Much of the ingredients are sourced from across Indonesia and the region from small-scale farmers who practice fair trade and sustainable agriculture.

Empress Sauteed Green Rebel Beef Tenderloin (Image credit: Green Rebel)

“There are companies doing amazing things by mimicking meat at the molecular level to the point where it cooks like meat, but most of the time this process doesn’t create super clean products,” Tjahjadi said. “While on the other side of the spectrum there are clean label products that reject that. We’re somewhere in the middle, where we’re mimicking meat but incorporating whole foods and doing it as cleanly as possible.

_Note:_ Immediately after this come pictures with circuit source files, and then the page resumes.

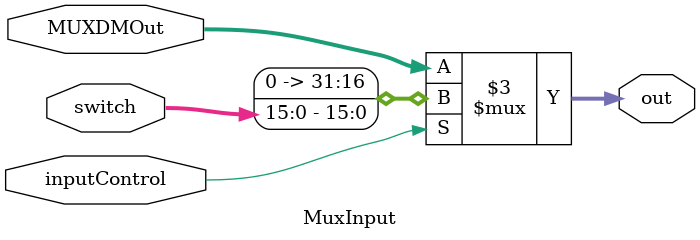
<source format=v>
module MuxInput (MUXDMOut, switch, out, inputControl); //Mux de saida da memória de dados

  input [31:0] MUXDMOut;
  input [15:0] switch;
  output reg [31:0] out;
  input inputControl;

 always @ (*) begin
	
	if(inputControl) begin
		out = {16'd0, switch};
	end
	else begin
		out = MUXDMOut;
	end
		
end

endmodule

</source>
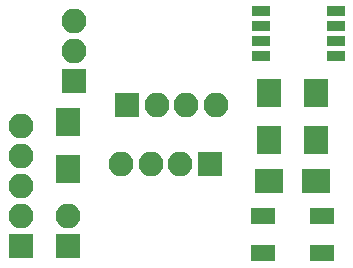
<source format=gts>
G04 #@! TF.FileFunction,Soldermask,Top*
%FSLAX46Y46*%
G04 Gerber Fmt 4.6, Leading zero omitted, Abs format (unit mm)*
G04 Created by KiCad (PCBNEW 4.0.7) date 02/19/20 23:21:01*
%MOMM*%
%LPD*%
G01*
G04 APERTURE LIST*
%ADD10C,0.100000*%
%ADD11R,2.000000X2.400000*%
%ADD12R,2.400000X2.000000*%
%ADD13R,2.100000X2.100000*%
%ADD14O,2.100000X2.100000*%
%ADD15R,1.543000X0.908000*%
%ADD16R,2.000000X1.400000*%
G04 APERTURE END LIST*
D10*
D11*
X137000000Y-98000000D03*
X137000000Y-94000000D03*
X120000000Y-96500000D03*
X120000000Y-100500000D03*
X141000000Y-98000000D03*
X141000000Y-94000000D03*
D12*
X141000000Y-101500000D03*
X137000000Y-101500000D03*
D13*
X120500000Y-93000000D03*
D14*
X120500000Y-90460000D03*
X120500000Y-87920000D03*
D13*
X116000000Y-107000000D03*
D14*
X116000000Y-104460000D03*
X116000000Y-101920000D03*
X116000000Y-99380000D03*
X116000000Y-96840000D03*
D13*
X120000000Y-107000000D03*
D14*
X120000000Y-104460000D03*
D15*
X136325000Y-90905000D03*
X136325000Y-89635000D03*
X136325000Y-88365000D03*
X136325000Y-87095000D03*
X142675000Y-87095000D03*
X142675000Y-88365000D03*
X142675000Y-89635000D03*
X142675000Y-90905000D03*
D13*
X132000000Y-100000000D03*
D14*
X129500000Y-100000000D03*
X127000000Y-100000000D03*
X124500000Y-100000000D03*
D13*
X125000000Y-95000000D03*
D14*
X127500000Y-95000000D03*
X130000000Y-95000000D03*
X132500000Y-95000000D03*
D16*
X141500000Y-107600000D03*
X141500000Y-104400000D03*
X136500000Y-107600000D03*
X136500000Y-104400000D03*
M02*

</source>
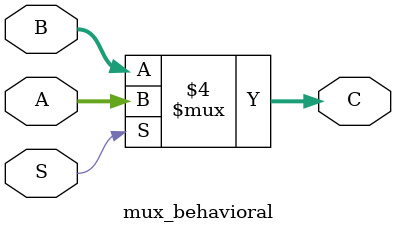
<source format=v>
module mux_behavioral(A, B, S, C);

input [1:0]A;
input [1:0]B;
input [0:0]S;
output reg[1:0] C;

always @(S or A or B) begin
    if(S==1)
        C = A;
    else
        C = B;
end

endmodule
</source>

The brand also makes a whole steak, the first in Asia to do so. Although it can be eaten as is, Green Rebel modified it to be less raw and more suitable for Asian cuisine.

“Steak usually comes in two forms, either well-done or medium-rare,” Mandias said. “So we had to choose between those two. At the end of the day, it’s like, ‘What is our vision? Have you ever seen a bloody steak in Asian cuisine? ” It’s very rare. That’s why we’ve taken this approach.

Philly Cheesesteak from Love Handle (Image credit: Green Rebel)

For its local debut, Green Rebel worked with restaurants in Singapore on dishes using their products. Privé serves “Beef” Rendang Spaghetti Alfredo while Love Handle offers Philly Cheesesteak with slices of Beefless Steak. At Empress, they make meatless versions of sweet and sour pork and black peppercorn beef.

Other restaurants such as Queen of Wok, Dragon Chamber, Tanamera Coffee and Grain Traders will feature Green Rebel on their menus in the coming months. Currently, only ready-to-cook Beefless Rendang and Beefless Steak are sold in Singapore through Love Handle, but the products will soon be available in other grocery stores.